Problem details :: Could you give back every entry below exactly, with the pictures dropped?

Excerpted records ::
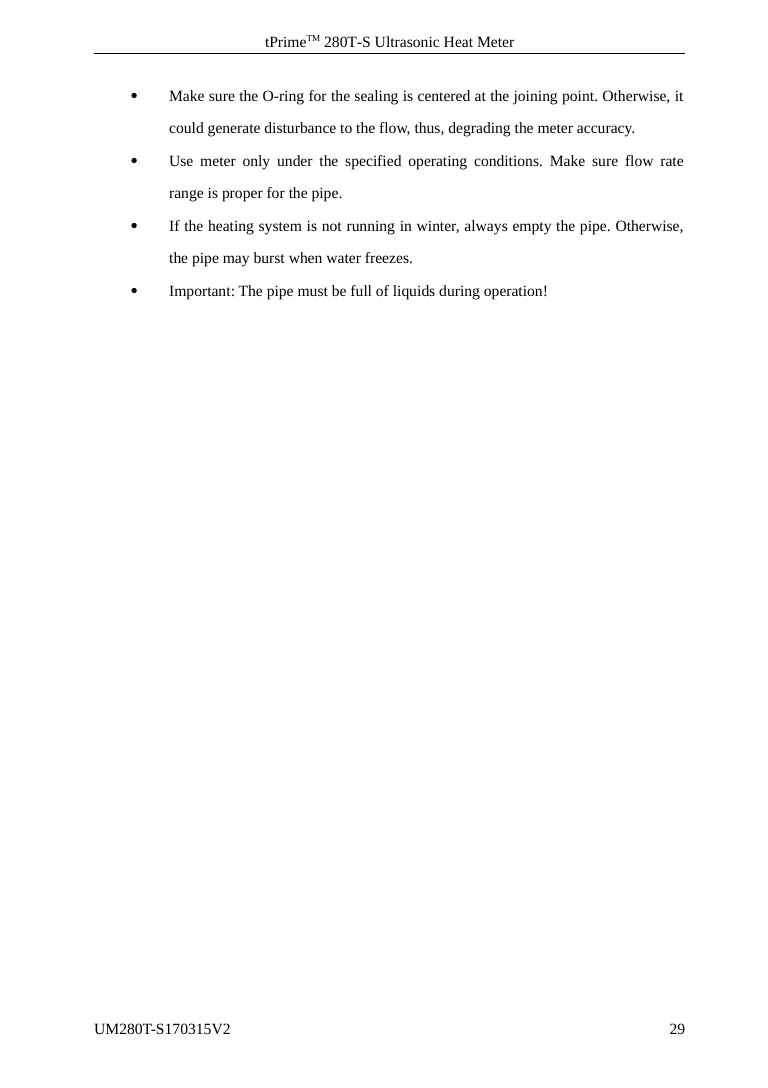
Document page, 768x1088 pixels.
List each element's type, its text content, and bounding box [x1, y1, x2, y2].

list Use meter only under the specified operating conditions. Make sure flow rate range is proper for the pipe. [131, 144, 685, 209]
list If the heating system is not running in winter, always empty the pipe. Otherwise, the pipe may burst when water freezes. [131, 209, 685, 274]
list Important: The pipe must be full of liquids during operation! [131, 274, 685, 307]
list Make sure the O-ring for the sealing is centered at the joining point. Otherwise, it could generate disturbance to the flow, thus, degrading the meter accuracy. [131, 79, 685, 144]
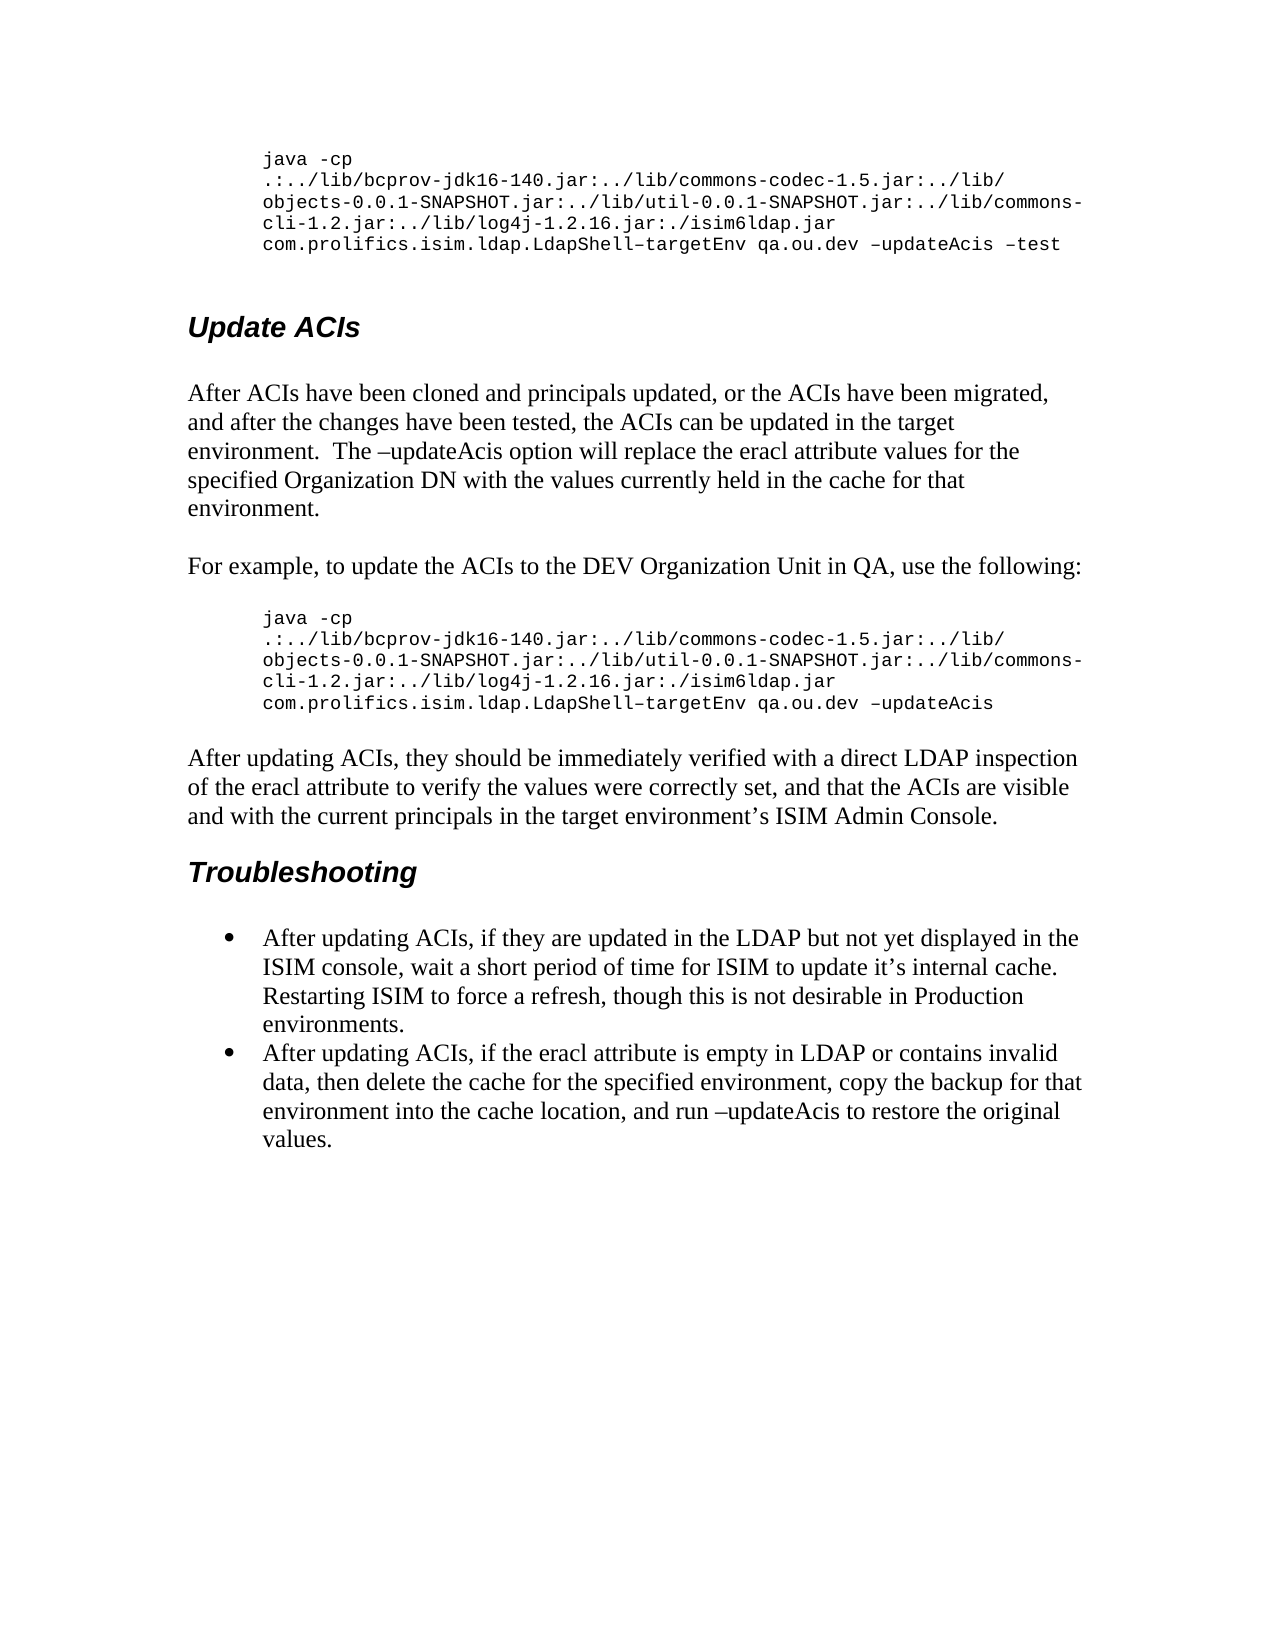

Completed task ::
Document page, 768x1088 pixels.
List each element's type, its text content, and bounding box [x1, y1, x2, y2].

list Use meter only under the specified operating conditions. Make sure flow rate range is proper for the pipe. [131, 144, 685, 209]
list If the heating system is not running in winter, always empty the pipe. Otherwise, the pipe may burst when water freezes. [131, 209, 685, 274]
list Important: The pipe must be full of liquids during operation! [131, 274, 685, 307]
list Make sure the O-ring for the sealing is centered at the joining point. Otherwise, it could generate disturbance to the flow, thus, degrading the meter accuracy. [131, 79, 685, 144]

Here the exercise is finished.